EXERCISE DIRECTIONS.
Go to the line holding "left shoulder: (676, 465)" in the entries below and write out exactly every line down to and including the line holding "right back paw: (454, 752)".

EXERCISE INPUTS: Begin

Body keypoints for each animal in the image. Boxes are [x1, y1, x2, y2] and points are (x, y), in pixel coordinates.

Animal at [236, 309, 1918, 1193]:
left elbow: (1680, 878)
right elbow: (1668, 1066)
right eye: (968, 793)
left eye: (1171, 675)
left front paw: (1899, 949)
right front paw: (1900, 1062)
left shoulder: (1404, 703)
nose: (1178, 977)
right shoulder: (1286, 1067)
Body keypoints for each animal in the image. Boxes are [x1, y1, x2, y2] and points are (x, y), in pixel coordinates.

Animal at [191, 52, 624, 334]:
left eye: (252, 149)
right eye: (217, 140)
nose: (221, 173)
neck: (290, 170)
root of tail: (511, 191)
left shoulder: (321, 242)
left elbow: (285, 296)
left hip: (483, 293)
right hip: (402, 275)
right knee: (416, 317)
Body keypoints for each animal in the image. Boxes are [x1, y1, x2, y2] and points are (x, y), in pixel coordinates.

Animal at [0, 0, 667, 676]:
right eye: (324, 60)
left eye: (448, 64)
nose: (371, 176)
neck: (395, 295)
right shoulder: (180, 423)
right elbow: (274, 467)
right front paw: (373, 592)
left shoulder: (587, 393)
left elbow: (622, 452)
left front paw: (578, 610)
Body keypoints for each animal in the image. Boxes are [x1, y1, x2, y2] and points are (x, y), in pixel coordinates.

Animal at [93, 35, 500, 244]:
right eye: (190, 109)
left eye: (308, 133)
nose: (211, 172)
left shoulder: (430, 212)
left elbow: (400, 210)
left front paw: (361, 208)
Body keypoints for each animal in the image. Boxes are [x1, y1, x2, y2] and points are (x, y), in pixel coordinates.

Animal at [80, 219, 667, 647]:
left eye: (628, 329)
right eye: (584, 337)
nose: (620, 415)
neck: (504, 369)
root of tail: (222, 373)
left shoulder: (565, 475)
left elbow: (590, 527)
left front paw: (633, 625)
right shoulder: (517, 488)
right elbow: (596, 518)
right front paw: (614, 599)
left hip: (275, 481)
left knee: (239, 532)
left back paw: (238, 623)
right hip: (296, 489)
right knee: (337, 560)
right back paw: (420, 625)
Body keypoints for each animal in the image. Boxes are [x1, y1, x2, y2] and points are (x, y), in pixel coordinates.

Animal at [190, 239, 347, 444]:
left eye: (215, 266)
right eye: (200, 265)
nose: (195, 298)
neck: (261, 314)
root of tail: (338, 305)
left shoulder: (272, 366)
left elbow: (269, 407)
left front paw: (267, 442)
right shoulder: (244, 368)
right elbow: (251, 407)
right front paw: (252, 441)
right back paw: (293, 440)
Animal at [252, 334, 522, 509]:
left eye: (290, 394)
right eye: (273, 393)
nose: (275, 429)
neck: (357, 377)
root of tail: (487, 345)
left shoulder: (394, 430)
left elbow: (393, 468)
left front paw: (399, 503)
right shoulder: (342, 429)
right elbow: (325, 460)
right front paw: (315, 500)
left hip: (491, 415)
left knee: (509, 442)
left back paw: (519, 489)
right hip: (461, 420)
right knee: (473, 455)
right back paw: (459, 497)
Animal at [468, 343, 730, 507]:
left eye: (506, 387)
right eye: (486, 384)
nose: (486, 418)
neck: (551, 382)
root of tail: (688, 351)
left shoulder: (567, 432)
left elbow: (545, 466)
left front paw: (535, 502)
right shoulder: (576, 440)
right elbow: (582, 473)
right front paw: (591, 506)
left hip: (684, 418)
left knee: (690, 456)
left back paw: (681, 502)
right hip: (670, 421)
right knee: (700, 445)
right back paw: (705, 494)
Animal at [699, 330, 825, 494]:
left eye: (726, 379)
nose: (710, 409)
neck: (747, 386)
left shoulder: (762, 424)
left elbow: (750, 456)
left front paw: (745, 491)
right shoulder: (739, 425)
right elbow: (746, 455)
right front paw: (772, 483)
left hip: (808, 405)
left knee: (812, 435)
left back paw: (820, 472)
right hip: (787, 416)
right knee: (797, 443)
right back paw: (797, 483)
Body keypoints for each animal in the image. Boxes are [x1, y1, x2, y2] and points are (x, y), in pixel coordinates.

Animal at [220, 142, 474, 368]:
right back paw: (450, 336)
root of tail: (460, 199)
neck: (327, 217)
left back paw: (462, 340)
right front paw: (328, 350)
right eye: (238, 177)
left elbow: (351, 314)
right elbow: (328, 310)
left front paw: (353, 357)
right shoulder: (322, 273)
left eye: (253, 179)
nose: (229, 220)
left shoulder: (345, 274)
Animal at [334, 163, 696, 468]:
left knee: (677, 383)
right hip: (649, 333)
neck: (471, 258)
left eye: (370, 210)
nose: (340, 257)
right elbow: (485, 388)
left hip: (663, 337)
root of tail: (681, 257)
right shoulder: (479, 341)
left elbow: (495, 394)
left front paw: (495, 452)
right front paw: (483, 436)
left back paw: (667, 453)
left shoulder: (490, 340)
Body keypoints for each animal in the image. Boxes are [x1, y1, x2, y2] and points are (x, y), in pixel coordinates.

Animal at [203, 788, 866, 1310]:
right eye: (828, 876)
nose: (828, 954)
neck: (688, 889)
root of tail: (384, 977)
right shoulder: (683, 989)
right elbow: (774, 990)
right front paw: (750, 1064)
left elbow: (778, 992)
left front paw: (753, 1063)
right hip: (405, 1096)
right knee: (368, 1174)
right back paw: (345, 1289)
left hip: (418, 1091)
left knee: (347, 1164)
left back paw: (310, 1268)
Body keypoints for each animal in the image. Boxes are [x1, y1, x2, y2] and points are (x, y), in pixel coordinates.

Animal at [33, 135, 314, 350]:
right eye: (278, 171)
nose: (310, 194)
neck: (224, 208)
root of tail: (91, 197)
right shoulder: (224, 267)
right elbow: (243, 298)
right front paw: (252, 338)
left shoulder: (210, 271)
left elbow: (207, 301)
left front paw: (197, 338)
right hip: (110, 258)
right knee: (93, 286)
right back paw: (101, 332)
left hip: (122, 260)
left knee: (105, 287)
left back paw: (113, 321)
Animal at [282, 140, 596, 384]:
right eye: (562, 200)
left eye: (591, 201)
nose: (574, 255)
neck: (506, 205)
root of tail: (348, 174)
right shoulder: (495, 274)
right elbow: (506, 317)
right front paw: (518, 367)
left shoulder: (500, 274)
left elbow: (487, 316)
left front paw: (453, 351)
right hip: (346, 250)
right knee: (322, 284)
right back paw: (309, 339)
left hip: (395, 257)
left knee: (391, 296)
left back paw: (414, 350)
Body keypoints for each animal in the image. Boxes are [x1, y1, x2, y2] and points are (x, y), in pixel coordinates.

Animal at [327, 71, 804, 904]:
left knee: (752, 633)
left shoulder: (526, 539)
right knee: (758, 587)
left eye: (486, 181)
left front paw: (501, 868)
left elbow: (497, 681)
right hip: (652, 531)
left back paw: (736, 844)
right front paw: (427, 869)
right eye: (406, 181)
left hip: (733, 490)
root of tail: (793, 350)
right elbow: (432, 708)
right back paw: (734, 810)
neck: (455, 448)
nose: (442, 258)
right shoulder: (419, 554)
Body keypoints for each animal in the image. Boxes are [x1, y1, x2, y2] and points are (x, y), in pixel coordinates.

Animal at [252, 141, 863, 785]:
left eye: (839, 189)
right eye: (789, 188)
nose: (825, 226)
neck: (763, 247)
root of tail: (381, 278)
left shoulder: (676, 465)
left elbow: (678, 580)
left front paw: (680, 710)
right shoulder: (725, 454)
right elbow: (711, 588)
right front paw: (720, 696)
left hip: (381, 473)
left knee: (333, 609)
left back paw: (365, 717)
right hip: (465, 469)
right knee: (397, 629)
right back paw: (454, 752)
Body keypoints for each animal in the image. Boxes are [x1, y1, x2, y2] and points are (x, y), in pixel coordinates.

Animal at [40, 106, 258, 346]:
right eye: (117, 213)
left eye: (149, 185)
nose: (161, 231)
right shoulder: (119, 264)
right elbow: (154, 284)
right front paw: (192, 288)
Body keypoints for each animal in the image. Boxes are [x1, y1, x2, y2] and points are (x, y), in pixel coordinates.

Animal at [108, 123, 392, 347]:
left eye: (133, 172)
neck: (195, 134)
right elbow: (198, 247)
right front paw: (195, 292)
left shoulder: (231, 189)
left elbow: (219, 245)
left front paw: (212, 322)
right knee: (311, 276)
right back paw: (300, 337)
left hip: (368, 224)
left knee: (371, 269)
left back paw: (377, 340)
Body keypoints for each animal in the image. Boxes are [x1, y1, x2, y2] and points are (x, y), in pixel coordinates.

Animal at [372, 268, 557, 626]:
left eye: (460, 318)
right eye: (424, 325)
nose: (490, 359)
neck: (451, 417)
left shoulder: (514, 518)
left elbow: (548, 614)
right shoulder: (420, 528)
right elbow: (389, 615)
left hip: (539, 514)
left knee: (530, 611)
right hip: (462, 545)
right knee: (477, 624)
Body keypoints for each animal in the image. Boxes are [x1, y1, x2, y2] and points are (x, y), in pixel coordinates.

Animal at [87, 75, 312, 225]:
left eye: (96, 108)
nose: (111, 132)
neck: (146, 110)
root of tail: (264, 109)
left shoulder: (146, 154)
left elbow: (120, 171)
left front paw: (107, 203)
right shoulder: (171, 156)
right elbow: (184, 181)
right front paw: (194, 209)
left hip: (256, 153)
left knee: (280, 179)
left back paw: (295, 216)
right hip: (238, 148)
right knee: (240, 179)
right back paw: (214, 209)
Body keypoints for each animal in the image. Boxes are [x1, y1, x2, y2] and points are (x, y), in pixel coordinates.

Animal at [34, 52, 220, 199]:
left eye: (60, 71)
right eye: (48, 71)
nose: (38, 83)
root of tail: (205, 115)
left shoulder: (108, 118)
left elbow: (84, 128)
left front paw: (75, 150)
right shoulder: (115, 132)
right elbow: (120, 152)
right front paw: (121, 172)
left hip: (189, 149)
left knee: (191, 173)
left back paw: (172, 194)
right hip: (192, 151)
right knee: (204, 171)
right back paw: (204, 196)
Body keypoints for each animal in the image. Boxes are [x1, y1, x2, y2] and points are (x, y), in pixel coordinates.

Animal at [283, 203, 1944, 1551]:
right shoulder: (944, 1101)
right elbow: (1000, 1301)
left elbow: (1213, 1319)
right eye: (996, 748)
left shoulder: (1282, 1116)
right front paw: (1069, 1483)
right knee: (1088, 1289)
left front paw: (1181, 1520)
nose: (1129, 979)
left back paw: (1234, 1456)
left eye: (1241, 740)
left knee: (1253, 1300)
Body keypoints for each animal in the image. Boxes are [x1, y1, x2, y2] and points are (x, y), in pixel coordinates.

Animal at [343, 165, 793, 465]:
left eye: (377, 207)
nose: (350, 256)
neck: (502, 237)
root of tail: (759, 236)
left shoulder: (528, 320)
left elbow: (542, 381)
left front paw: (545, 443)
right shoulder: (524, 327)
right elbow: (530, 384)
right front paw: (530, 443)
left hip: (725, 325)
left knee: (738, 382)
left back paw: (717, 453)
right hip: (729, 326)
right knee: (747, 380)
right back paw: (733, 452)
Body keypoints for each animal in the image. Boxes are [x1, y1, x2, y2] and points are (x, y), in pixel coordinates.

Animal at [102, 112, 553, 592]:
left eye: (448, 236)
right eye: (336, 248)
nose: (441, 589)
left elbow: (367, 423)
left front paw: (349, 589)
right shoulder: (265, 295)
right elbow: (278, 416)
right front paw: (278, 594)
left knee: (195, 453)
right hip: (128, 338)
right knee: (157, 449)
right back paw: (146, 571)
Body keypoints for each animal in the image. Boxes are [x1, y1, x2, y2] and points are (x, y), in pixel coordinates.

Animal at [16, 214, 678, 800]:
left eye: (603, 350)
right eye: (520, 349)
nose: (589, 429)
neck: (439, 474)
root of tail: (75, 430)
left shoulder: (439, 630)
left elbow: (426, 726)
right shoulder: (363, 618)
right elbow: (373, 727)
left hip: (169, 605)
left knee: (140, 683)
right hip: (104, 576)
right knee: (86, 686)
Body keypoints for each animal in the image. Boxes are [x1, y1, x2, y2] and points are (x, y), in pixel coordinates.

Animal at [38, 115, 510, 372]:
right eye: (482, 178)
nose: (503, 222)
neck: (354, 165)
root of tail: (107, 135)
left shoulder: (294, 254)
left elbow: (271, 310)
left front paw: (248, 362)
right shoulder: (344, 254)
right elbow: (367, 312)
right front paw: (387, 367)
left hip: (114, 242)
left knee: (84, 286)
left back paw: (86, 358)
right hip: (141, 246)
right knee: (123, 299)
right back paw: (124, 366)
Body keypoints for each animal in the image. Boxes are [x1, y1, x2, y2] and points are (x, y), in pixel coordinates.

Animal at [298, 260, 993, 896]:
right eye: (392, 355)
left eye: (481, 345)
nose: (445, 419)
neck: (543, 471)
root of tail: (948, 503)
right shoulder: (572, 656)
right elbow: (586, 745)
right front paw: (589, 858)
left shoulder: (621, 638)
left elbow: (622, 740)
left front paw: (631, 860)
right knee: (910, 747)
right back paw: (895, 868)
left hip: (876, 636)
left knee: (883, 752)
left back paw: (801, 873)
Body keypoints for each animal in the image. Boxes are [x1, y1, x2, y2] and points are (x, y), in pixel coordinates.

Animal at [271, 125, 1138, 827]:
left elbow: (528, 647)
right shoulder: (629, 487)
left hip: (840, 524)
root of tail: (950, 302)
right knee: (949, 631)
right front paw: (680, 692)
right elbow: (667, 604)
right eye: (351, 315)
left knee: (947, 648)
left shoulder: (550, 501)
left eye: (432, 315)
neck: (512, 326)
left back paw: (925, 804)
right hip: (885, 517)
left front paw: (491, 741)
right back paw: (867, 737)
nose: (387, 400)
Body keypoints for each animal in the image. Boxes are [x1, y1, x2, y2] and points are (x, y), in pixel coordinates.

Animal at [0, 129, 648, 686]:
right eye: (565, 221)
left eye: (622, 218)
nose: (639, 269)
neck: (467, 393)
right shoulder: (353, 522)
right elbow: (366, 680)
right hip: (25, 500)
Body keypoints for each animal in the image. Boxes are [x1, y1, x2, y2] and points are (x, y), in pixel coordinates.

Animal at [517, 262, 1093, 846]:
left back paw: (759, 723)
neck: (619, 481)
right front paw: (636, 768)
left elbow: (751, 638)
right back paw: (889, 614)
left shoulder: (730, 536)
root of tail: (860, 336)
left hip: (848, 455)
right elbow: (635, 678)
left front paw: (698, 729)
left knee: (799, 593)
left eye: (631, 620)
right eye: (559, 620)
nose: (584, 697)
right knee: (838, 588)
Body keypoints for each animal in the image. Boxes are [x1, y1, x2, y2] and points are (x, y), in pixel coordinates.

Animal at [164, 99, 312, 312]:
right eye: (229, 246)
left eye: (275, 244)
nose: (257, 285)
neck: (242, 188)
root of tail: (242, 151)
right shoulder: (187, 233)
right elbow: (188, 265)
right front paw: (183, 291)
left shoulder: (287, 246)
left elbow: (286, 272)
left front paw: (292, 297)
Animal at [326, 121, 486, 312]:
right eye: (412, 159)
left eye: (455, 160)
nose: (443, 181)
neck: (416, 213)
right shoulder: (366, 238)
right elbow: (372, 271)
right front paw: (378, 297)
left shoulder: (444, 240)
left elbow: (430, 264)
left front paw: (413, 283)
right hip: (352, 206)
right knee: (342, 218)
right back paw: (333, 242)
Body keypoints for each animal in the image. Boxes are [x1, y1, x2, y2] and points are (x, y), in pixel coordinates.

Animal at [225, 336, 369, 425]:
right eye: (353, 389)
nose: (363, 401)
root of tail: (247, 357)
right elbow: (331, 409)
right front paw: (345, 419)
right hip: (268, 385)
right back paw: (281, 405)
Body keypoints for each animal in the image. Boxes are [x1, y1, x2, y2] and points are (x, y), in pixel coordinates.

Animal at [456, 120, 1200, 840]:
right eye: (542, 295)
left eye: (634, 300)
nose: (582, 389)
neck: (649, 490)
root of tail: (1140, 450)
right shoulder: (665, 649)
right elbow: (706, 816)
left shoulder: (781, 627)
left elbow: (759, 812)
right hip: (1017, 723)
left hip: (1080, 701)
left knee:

EXERCISE INPUTS: End

ANSWER BOX.
left shoulder: (676, 465)
left elbow: (678, 580)
left front paw: (680, 710)
right shoulder: (725, 454)
right elbow: (711, 588)
right front paw: (720, 696)
left hip: (381, 473)
left knee: (333, 609)
left back paw: (365, 717)
right hip: (465, 469)
right knee: (397, 629)
right back paw: (454, 752)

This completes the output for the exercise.